Sonunda bana ulaştı. Dün gece, son bölümde, tüm oyunun sonundan en fazla birkaç sekans olduğumu varsaydığım bir noktada, kendimi bir oyunun en iyi kısmında ilerlemeden dürttüğüm bir bulmaca kapısının önünde buldum. saat. Artık şişman olduğum için mi bir şeyleri kaçırdığımı (kesinlikle her zaman bir olasılık vardı), yapboz kötü yönlendirildiği için mi bir şeyleri kaçırdığımı veya oyun bozulduğu için bir şeyleri mi kaçırdığımı artık anlayamıyordum. Her şeyi denedim ve sonunda bölümü yeniden başlattım ve çoğu gizlilik bölümleri olan bir labirent içeren bir saatlik ilerlemeyi kaybettim. Onu orada bıraktım ve hâlâ geri dönecek enerjiyi toplayamıyorum.

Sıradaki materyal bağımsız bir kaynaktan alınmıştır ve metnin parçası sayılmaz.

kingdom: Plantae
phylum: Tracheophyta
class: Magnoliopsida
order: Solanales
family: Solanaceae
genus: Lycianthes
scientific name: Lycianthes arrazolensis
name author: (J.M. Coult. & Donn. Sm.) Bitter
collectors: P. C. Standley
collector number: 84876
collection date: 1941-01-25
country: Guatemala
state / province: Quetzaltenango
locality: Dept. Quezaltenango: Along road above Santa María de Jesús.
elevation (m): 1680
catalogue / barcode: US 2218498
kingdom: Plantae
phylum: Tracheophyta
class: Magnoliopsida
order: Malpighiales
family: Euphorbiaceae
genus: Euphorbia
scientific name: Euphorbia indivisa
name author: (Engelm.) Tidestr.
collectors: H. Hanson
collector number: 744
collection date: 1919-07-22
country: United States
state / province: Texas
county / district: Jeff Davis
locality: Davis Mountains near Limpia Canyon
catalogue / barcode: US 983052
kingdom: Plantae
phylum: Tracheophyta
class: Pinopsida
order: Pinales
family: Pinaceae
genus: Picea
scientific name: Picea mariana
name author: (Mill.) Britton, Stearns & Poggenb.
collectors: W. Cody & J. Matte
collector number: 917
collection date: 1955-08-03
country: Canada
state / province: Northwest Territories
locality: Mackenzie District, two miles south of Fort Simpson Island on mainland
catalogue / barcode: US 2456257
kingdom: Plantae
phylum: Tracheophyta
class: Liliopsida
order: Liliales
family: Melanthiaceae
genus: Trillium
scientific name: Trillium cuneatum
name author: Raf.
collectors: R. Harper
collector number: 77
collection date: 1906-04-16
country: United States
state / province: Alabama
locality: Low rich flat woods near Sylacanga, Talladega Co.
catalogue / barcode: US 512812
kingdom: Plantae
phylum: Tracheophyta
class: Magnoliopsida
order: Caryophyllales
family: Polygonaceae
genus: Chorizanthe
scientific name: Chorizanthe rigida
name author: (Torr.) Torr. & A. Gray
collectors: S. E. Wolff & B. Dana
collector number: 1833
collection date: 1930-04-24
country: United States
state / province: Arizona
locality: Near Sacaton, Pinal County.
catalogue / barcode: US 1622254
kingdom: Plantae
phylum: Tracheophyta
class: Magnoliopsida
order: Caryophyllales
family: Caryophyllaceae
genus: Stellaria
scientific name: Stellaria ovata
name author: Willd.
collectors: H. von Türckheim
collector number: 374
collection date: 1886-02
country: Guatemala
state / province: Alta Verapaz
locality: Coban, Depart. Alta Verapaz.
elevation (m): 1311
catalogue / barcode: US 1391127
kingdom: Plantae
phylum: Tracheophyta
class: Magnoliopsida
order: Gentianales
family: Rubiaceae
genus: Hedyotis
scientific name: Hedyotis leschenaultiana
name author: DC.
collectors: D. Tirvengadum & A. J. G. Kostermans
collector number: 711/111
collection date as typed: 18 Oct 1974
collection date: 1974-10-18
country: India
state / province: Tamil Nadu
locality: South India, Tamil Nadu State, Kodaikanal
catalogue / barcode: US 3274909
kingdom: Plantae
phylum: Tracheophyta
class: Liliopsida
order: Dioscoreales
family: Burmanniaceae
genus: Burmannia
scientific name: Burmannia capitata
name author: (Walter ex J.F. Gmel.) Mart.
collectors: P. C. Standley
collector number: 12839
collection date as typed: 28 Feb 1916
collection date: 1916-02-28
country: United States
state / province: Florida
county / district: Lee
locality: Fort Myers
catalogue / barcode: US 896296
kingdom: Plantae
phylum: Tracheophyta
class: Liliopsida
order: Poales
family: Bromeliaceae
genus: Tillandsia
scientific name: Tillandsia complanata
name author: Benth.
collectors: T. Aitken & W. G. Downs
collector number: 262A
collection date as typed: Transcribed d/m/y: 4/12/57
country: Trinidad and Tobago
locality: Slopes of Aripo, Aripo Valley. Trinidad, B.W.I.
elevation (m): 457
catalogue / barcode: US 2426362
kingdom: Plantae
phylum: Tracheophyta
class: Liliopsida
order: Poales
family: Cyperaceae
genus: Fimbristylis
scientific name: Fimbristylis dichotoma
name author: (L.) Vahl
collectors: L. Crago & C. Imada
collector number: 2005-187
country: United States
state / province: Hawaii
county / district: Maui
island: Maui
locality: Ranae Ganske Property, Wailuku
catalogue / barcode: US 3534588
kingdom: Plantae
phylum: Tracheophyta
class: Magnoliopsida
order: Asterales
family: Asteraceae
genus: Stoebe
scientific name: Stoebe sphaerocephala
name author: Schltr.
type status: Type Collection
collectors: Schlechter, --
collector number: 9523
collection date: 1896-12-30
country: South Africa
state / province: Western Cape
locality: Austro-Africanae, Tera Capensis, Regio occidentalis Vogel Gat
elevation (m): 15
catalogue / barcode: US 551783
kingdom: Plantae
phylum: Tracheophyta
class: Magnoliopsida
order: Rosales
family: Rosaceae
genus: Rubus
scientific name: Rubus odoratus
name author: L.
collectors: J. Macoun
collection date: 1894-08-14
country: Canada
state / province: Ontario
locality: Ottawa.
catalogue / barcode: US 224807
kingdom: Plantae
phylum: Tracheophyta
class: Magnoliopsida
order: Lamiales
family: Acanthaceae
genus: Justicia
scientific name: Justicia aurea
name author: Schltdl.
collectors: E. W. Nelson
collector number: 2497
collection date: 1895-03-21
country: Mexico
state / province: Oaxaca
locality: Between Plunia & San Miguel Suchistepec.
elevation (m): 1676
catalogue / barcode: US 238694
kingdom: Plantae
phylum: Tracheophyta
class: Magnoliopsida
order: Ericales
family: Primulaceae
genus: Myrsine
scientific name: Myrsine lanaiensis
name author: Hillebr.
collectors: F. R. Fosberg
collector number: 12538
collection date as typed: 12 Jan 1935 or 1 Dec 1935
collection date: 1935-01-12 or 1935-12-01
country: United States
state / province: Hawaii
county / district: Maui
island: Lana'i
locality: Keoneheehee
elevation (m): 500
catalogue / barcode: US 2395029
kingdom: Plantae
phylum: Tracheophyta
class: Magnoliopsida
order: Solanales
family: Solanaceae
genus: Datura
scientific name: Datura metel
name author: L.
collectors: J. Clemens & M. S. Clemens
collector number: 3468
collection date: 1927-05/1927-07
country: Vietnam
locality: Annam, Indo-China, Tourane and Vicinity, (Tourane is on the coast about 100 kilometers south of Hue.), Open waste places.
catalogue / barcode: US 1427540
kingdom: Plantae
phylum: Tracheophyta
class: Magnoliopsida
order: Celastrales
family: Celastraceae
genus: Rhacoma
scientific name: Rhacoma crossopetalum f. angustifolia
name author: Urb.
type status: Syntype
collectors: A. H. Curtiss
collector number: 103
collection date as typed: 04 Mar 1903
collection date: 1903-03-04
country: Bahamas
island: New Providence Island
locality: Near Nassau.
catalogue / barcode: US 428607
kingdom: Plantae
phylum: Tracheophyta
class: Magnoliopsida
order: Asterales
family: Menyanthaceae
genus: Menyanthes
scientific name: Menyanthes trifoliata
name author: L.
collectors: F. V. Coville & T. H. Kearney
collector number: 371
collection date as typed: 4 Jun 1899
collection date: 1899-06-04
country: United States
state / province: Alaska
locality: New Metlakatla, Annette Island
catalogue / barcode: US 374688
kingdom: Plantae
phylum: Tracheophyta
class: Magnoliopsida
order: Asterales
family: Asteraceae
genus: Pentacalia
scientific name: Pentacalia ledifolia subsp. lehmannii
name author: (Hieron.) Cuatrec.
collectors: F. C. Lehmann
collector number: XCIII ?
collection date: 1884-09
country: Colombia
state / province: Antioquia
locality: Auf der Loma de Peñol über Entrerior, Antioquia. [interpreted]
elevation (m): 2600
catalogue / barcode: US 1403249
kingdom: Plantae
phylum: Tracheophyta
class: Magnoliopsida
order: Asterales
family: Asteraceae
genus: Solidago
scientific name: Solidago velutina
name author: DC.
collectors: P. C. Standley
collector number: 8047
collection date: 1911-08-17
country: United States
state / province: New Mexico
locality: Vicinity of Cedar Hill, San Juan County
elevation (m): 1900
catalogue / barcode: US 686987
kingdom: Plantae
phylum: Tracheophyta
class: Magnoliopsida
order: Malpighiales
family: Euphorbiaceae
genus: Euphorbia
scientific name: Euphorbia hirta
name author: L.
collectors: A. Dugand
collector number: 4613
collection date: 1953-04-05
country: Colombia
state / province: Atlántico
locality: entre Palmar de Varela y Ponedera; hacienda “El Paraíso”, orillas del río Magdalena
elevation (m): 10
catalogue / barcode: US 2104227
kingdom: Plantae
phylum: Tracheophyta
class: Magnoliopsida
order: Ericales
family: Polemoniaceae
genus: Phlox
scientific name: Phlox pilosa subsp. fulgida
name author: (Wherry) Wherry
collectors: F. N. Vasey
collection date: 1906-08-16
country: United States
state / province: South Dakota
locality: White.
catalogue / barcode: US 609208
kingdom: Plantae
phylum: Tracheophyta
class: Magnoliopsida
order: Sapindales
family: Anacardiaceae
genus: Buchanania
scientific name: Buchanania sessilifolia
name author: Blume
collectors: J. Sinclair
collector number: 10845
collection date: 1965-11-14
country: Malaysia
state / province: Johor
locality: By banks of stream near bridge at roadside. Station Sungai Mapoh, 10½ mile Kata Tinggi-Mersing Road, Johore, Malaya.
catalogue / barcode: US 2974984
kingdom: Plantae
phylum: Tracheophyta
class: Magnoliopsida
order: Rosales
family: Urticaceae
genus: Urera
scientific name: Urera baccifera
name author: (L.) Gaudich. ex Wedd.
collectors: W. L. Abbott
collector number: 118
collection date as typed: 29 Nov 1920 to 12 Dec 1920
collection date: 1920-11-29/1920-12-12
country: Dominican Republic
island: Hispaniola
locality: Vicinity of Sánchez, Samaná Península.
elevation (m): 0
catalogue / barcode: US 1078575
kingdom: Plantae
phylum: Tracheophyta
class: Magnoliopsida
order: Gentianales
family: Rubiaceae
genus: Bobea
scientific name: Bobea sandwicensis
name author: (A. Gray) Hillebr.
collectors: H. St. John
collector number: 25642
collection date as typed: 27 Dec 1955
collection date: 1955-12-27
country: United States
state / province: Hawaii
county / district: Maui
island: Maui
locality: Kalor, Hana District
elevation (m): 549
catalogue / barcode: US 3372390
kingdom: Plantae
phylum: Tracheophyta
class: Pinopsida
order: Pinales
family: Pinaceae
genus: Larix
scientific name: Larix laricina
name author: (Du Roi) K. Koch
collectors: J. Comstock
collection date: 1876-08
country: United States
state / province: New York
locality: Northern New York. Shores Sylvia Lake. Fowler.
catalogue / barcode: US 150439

Bu kalp kırıcı. Gollum’un harika tasarım anları ve gerçek bir cesaret duygusu var – sevdikleri bir şeyin hakkını vermeye çalışan bir ekip. Ancak çok fazla sorunu var ve bunların yalnızca bir kısmı yamalarla sıralanabiliyor. Bu genellikle iyi niyetli bir karmaşadır ve yetenekli insanların hayatlarını akıttığını söyleyebilirim. Bu yüzden sapkın bir şekilde, Tolkien’de sık sık dolaşan o melankoli havasına gerçekten sahip olduğunu tahmin ediyorum.